Synchronous winch system:
One winch for each line on a load, all controlled by the same control
signal.
Each motor MUST be exactly identical in speed to the others in the
system; otherwise motors get out of synch fairly quickly, and the pipe
will come in crooked.
Systems are usually single speed, as it is difficult to create a motor
with variable speed AND uniform lift capability. Running a motor at
slow speed also lowers effective power, so the motor will stall under
load.
Biggest drawbacks: expense of all those motors and the ease with which
they get out of synch; even a small variance accumulates over several
runs.
The most common use: multi-use auditoriums where ceiling can be re-configured for different acoustics. These work because the loads are predictable and the motors are carefully tuned.
Automated rigging system:
Each lineset consists of a variable speed motor attached to a shaft with
cable drums attached. The cables in turn go to loft blocks. These systems
are computer controlled, and so "automated". They combine the advantages
of single-shaft systems with the variable speed capabilities of synchronous
winch systems. The addition of computer control means that rigging moves
can be recorded as a series of cues and played back in order by a single
operator. Also, the need for handling counterweights is removed, providing
loads are within the capabilities of the system. On the minus side,
programming cues for a show takes longer, and maintenance is both more
critical and more complicated than "manual" systems, involving as it does
both mechanical and computer systems working together. Automated systems
remove a sense of "feel" from the operator that is part of manual rigging
systems, and so require safety controls to be built in that can "sense"

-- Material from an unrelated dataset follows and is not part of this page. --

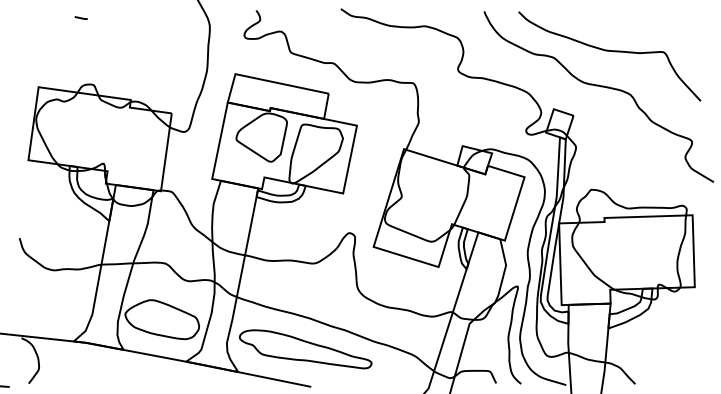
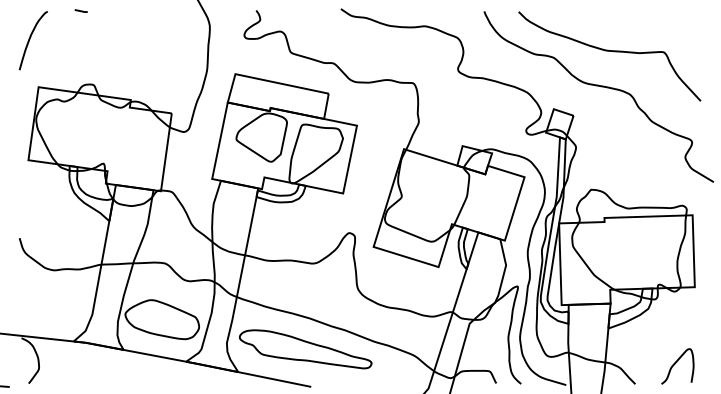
line at (80, 17) position: (80, 17) -> (80, 10)
curve at (30, 39): none -> present
curve at (675, 364): none -> present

a problem and automatically halt the rigging system in the event of an
emergency.
Special purpose temporary rigging sets, usually with one lift
line holding a single object, such as a chandelier. A loft block is
placed in position and a line dropped where needed.
Often rigged as cable picks (pickups to carry bundle of electric cables
offstage).
May be rigged for line sets in out of ordinary positions, as for
battens run diagonally across the stage.
Spotlines are typically rigged using rope system rigging, but can be
set up with any system: chain motors, winches or counterweight arbors.